Groq LPUs join Rubin for speedups
Groq LPUs have been integrated into NVIDIA's Rubin/Vera inference story to target decode and latency layers, with devs reporting up to ~10% gains on some workloads reported. The result is more hybrid LPU+GPU architectures showing up in inference stacks rather than pure‑GPU deployments.

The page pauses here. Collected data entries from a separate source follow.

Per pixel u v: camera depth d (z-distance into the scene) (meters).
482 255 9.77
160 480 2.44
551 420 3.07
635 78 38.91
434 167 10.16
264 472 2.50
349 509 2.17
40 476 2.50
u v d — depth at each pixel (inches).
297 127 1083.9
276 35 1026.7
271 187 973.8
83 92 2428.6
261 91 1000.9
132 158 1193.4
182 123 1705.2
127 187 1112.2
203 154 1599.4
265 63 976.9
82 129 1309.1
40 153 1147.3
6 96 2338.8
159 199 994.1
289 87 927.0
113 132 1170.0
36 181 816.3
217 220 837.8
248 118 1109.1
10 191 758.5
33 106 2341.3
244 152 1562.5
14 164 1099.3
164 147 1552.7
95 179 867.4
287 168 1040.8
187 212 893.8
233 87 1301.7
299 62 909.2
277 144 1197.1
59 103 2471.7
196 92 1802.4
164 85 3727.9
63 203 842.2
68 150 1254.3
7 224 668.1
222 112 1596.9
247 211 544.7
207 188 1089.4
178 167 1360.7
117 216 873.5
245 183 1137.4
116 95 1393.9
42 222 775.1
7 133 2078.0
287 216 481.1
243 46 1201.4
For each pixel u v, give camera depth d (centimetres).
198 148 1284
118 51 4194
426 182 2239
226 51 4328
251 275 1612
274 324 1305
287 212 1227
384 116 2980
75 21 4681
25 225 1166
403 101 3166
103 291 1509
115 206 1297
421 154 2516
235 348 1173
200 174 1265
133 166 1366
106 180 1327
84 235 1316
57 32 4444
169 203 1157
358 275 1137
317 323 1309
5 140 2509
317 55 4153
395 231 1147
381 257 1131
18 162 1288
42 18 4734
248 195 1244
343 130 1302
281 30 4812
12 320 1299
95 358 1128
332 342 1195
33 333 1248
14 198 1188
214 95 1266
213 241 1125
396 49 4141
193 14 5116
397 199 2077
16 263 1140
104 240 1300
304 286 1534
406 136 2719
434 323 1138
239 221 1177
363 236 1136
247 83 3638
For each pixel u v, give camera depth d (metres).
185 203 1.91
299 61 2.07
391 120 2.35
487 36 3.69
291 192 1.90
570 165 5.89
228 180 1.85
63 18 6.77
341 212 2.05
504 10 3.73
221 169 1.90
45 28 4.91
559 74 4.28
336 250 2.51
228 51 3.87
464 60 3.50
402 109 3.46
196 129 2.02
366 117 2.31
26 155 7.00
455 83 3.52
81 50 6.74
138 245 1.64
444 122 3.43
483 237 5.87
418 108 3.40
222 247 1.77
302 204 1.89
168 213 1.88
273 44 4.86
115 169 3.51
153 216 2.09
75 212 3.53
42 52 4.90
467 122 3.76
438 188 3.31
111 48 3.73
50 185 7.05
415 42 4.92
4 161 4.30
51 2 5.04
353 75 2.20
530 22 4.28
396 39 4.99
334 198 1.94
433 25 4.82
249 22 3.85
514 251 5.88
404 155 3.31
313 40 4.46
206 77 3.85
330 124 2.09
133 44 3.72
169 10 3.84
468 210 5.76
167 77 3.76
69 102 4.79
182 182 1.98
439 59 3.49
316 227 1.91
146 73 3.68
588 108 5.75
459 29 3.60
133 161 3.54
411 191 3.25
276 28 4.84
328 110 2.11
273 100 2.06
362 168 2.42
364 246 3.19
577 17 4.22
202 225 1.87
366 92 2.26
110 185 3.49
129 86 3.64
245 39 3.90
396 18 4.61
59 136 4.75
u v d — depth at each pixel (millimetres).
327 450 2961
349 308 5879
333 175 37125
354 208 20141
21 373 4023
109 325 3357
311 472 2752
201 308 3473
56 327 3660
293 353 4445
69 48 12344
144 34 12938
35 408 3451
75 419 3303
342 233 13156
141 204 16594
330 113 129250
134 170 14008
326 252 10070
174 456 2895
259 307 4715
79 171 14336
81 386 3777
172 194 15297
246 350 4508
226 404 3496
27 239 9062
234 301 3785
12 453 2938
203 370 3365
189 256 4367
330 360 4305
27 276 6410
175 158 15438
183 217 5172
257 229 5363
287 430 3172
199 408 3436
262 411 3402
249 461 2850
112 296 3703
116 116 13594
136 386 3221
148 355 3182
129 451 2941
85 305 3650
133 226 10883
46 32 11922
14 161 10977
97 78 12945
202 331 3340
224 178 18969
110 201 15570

The Groq 3 LPX rack is built around 256 Groq 3 LPU accelerators. (developer.nvidia.com) Each Groq 3 LPU packs roughly 500 MB of on‑die SRAM and delivers about 150 TB/s of internal bandwidth versus Rubin GPUs’ 288 GB of HBM4 at ~22 TB/s. (tomshardware.com) At rack scale LPX aggregates ~128 GB of SRAM with roughly 40 PB/s of SRAM bandwidth and a 640 TB/s per‑rack scale‑up interconnect. (tomshardware.com) NVIDIA positions LPX to accelerate latency‑sensitive decode work—explicitly FFN layers and MoE expert execution—while Rubin GPUs continue to handle prefill and decode attention. (developer.nvidia.com) NVIDIA’s own materials claim the Rubin+LPX heterogeneous path can deliver up to 35× higher inference throughput per megawatt and as much as 10× more revenue opportunity for trillion‑parameter models. (developer.nvidia.com) NVIDIA says the Groq 3 LPX rack will ship alongside the Vera Rubin NVL72 family in H2 2026 after its licensing and team integration stemming from the Groq deal. (crn.com)